Прошло несколько месяцев без каких бы то ни было особых происшествий. Но однажды в мастерскую в бешенстве ворвался Пангфер и ткнул мастеру в лицо одну из таких фигурок. Мастер попытался умиротворить разбушевавшегося жреца.
– Сходство совсем уж не так велико, – говорит он. – Это может быть просто случайность.
– Случайность?! – рычит Панефер. – Это! И это! И это! Все это случайность?
Тут он высыпает целый мешок фигурок к ногам мастера.
– Я хочу знать, кто их сделал?
– У меня в мастерской работает больше десяти человек, – отвечает мастер. – Откуда я могу знать, кто из них делает эти фигурки.
«Не выдай себя, – шепчет голос в сердце Тутмоса. – Не вздумай прятаться, это сразу же наведет на тебя подозрение. Но и не вылезай, не старайся обратить на себя внимание».
– Сто ударов палками! – кричит Панефер вне себя от гнева. – Ты у меня получишь сто ударов палками и пять кровоточащих ран, если до вечера не назовешь виновника!

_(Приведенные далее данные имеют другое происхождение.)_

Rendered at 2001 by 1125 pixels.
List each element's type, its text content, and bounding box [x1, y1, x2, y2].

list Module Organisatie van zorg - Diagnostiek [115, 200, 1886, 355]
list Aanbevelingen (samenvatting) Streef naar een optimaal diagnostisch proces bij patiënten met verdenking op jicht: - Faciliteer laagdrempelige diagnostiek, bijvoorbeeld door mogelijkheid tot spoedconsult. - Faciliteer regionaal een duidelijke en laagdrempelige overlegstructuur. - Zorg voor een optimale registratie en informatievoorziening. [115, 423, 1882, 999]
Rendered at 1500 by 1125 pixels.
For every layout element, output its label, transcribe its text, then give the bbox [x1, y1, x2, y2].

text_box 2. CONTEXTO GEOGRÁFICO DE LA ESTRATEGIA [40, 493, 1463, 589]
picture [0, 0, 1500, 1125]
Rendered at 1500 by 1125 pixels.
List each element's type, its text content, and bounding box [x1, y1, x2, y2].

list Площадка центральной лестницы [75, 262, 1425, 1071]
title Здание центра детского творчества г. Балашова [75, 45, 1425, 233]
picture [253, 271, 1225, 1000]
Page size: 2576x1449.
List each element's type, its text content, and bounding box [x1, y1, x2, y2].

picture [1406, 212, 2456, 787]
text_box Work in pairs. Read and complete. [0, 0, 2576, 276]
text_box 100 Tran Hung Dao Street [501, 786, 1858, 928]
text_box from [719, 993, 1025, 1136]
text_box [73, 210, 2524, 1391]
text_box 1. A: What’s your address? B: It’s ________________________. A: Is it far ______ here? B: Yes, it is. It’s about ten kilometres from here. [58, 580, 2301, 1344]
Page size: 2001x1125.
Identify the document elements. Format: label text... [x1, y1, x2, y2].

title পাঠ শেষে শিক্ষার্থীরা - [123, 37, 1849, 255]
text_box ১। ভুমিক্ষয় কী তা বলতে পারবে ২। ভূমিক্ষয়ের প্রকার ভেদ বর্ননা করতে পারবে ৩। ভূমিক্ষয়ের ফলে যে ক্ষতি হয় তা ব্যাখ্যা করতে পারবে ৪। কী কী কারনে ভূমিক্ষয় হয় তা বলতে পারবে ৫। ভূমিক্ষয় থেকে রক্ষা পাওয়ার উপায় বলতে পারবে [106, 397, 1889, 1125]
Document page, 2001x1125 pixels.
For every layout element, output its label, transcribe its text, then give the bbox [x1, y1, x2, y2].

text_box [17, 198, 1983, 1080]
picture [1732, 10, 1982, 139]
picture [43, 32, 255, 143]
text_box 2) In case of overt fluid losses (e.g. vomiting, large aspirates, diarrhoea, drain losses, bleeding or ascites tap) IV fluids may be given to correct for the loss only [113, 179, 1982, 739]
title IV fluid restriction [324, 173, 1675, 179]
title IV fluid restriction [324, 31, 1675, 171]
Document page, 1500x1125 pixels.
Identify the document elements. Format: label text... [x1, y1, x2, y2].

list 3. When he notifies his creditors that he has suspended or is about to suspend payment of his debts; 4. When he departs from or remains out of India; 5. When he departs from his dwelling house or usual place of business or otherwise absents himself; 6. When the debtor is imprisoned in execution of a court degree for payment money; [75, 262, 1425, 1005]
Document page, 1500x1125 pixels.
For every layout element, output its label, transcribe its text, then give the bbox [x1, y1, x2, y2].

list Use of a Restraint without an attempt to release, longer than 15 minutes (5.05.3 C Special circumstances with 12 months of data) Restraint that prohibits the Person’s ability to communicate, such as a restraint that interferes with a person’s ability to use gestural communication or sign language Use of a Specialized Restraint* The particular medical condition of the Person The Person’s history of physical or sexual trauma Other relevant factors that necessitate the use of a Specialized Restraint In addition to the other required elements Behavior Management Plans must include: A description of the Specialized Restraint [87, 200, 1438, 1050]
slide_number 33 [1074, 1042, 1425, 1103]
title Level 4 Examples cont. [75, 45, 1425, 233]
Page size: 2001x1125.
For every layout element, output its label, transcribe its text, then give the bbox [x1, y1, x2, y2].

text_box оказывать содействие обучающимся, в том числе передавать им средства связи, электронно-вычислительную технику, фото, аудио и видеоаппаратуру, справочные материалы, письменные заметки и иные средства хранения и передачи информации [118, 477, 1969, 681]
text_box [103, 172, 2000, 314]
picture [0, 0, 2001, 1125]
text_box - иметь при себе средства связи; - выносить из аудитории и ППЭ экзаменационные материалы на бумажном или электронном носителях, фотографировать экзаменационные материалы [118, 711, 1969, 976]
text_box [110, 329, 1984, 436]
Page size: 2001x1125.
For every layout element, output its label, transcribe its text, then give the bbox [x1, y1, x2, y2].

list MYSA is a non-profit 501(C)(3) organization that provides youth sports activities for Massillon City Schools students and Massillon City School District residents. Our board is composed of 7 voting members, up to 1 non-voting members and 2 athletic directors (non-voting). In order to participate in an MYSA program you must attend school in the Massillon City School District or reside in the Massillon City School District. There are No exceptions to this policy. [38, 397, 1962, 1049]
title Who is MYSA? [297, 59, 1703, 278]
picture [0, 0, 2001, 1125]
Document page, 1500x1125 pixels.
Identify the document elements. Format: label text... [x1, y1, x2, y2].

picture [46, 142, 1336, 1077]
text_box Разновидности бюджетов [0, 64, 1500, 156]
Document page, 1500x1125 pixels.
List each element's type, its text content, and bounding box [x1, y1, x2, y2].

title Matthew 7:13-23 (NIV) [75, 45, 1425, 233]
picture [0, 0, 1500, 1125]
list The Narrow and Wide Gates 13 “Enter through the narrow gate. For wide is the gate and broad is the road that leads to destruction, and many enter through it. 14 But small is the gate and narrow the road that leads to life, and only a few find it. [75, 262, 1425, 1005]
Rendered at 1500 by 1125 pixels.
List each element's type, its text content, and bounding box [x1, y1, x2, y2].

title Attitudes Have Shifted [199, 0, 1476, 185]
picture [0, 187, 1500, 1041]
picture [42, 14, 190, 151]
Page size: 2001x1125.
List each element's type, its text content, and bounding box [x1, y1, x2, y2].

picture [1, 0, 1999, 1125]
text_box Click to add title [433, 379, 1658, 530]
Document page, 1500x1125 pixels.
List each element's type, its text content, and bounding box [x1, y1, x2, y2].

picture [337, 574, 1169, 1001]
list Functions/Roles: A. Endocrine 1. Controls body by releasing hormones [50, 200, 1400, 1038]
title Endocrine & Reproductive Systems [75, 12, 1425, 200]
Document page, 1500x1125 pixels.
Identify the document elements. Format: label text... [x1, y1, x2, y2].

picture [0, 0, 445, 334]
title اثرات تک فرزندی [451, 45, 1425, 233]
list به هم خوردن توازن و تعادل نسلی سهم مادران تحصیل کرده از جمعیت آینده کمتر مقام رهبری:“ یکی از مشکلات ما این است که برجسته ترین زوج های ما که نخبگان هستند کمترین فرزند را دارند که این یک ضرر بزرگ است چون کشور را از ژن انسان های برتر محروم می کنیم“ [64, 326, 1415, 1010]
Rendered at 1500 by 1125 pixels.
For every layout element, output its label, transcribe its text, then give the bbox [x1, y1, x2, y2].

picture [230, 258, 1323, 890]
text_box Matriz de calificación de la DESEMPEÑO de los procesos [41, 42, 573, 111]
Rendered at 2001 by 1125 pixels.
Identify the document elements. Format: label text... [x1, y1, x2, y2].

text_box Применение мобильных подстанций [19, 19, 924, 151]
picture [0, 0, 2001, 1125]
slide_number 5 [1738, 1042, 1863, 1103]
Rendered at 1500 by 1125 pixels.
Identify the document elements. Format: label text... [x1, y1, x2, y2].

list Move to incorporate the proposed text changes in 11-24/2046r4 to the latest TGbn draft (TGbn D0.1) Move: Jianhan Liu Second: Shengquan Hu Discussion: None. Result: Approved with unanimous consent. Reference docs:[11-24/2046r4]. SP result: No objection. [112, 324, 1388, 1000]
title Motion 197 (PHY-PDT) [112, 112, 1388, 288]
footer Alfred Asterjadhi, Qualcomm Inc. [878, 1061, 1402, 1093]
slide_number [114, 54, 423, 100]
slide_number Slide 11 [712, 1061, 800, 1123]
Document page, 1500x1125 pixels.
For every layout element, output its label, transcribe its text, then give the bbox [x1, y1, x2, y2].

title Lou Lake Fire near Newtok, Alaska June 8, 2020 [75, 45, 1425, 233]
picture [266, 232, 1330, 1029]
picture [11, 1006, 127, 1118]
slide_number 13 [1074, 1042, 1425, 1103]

«Сиди смирно, – шепчет внутренний голос Тутмосу. – Молчи и не выдай себя».
Вся мастерская пришла в волнение. Один подозревает другого. Только никому не приходит в голову, что фигурки, выполненные с таким зрелым мастерством, могли быть делом рук самого молодого из них. А Тутмос сидит, сгорбившись над своей работой, как будто бы все это его не касается. Но ему не по себе, ему кажется, что все живое в нем уже умерло, что его руки движение за движением – механически выполняют какую-то мертвую работу.
Когда невозможность напасть на след виновного стала очевидной, мастеру начали советовать:
– Беги!
Но он только пожимал плечами.
– Куда? Разве есть в нашей стране хоть одно место, где бы меня не нашли жрецы, или такое место в пустыне, где бы меня не выследили пограничные стражи с собаками? Что Амон ниспослал человеку, то и должен он принять.
И мастер сел на камень под навесом, погрузившись в свои мысли.
«Он хорошо относился к тебе, – шептало сердце Тутмосу. – Он никогда не давал тебе работы больше, чем ты мог выполнить. Никогда тебя не избивал». Тутмос должен был себя сдерживать, чтобы не вскочить с места и тут же не броситься к ногам мастера. Его руки крепко вцепились в скамейку.
К вечеру Панефер вернулся с тремя меджаями. Мастера крепко привязали к козлам для порки. Но когда на него обрушился первый удар, Тутмос не выдержал.
– Не бейте его! – закричал он. – Это я виноват. И мальчик бросился на землю к ногам Панефера. Тутмосу удалось выжить лишь благодаря проснувшемуся в сердцах меджаев сострадания к его юности. Но едва только у мальчика зажили раны, его отправили в каменоломню.